You’d be forgiven for thinking otherwise, given how bonkers this sci-fi adventure can get. Your constant companion—at least for half of the game—is a smutty artificial intelligence who lives in a fake eyeball where your left eye should be. With her help, you’ll solve the mystery of the Half Body Serial Killings while swatting off conspiracy theories, creepy viral videos, and a cult that believes the world is a mere simulation. That is, when you’re not battling faceless goons to quick-time prompts in one of a handful of preposterous action scenes.
(Image credit: Spike Chunsoft)
In any other game those would be the bad endings, but they can be weirdly happy here, providing NPCs with satisfying endings at the expense of the overarching mystery. Return to a previous chapter, in order to diverge down the ‘true’ path, and those touching conclusions may never happen. Sure, as a result you’ve solved the mystery of the Half Body Serial Killings—but at what cost?
With its branching paths, and its two time periods, the game does feel drawn-out, however. I ultimately came to groan whenever I knew a psync was coming, as that would be another half-hour added for no good reason. Oh, there are flimsy excuses given for the subjects’ refusal to share information, but this is a story that sometimes feels baggy and overlong.

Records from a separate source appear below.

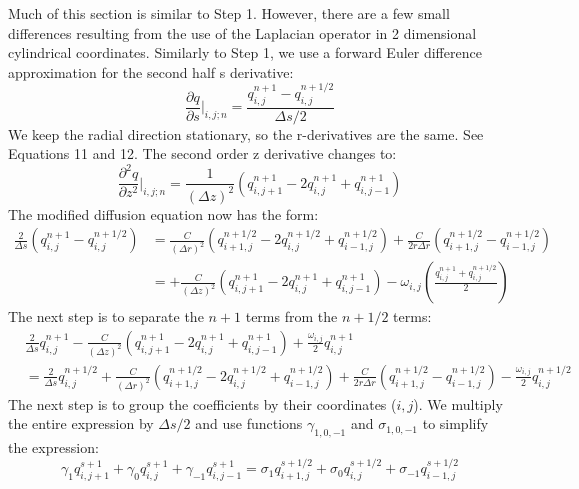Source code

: \documentclass[11pt]{article} %
\begin{document}
Much of this section is similar to Step 1. However, there are a few small differences resulting from the use of the Laplacian operator in 2 dimensional cylindrical coordinates. Similarly to Step 1, we use a forward Euler difference approximation for the second half s derivative:
\begin{equation}
\frac{\partial q}{\partial s} \Big|_{i,j;n} = \dfrac{q_{i,j}^{n+1} - q_{i,j}^{n+1/2}}{\Delta s/2}
\end{equation}
\noindent
We keep the radial direction stationary, so the r-derivatives are the same. See Equations 11 and 12. The second order z derivative changes to:
\begin{equation}
\frac{\partial^2 q}{\partial z^2} \Big|_{i,j;n} = \frac{1}{(\Delta z)^2} \left( q_{i,j+1}^{n+1} -2q_{i,j}^{n+1}+ q_{i,j-1}^{n+1} \right)
\end{equation}
\noindent
The modified diffusion equation now has the form:
\begin{align}
\frac{2}{\Delta s} (q_{i,j}^{n+1} - q_{i,j}^{n+1/2}) &=  \frac{C}{(\Delta r)^2} \left( q_{i+1,j}^{n+1/2} -2q_{i,j}^{n+1/2} + q_{i-1,j}^{n+1/2} \right) +  \frac{C}{2r\Delta r} \left( q_{i+1,j}^{n+1/2} - q_{i-1,j}^{n+1/2} \right) \\
&=  + \frac{C}{(\Delta z)^2} \left( q_{i,j+1}^{n+1} -2q_{i,j}^{n+1} + q_{i,j-1}^{n+1} \right)  - \omega_{i,j} \left( \frac{q_{i,j}^{n+1} + q_{i,j}^{n+1/2}}{2} \right)
\end{align}
\noindent
The next step is to separate the $n+1$ terms from the $n+1/2$ terms:
\begin{align}
&\frac{2}{\Delta s} q_{i,j}^{n+1} - \frac{C}{(\Delta z)^2} \left( q_{i,j+1}^{n+1} -2q_{i,j}^{n+1} + q_{i,j-1}^{n+1} \right) + \frac{\omega_{i,j}}{2} q_{i,j}^{n+1} \\
& =\frac{2}{\Delta s} q_{i,j}^{n+1/2} + \frac{C}{(\Delta r)^2} \left( q_{i+1,j}^{n+1/2} -2q_{i,j}^{n+1/2} + q_{i-1,j}^{n+1/2} \right) + \frac{C}{2r\Delta r} \left( q_{i+1,j}^{n+1/2} - q_{i-1,j}^{n+1/2} \right) - \frac{\omega_{i,j}}{2} q_{i,j}^{n+1/2}
\end{align}
\noindent
The next step is to group the coefficients by their coordinates ($i,j$). We multiply the entire expression by $\Delta s/2$ and use functions $\gamma_{1,0,-1}$ and $\sigma_{1,0,-1}$ to simplify the expression:
\begin{equation}
\gamma_1 q_{i,j+1}^{s+1} + \gamma_0 q_{i,j}^{s+1} + \gamma_{-1} q_{i,j-1}^{s+1} = \sigma_1 q_{i+1,j}^{s+1/2} + \sigma_0 q_{i,j}^{s+1/2} + \sigma_{-1} q_{i-1,j}^{s+1/2}
\end{equation}
\end{document}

I didn’t mind that too much though, in a game that mixes genres with aplomb, and that holds onto its central mystery even as it indulges in conspiracy theories and dream-state weirdness. It’s a philosophical sci-fi story, but with clear limits to its future tech, and ultimately reasonable explanations for its impossible crimes. Above all, this is a game that respects the art of the detective story, and that does a decent job of presenting its own.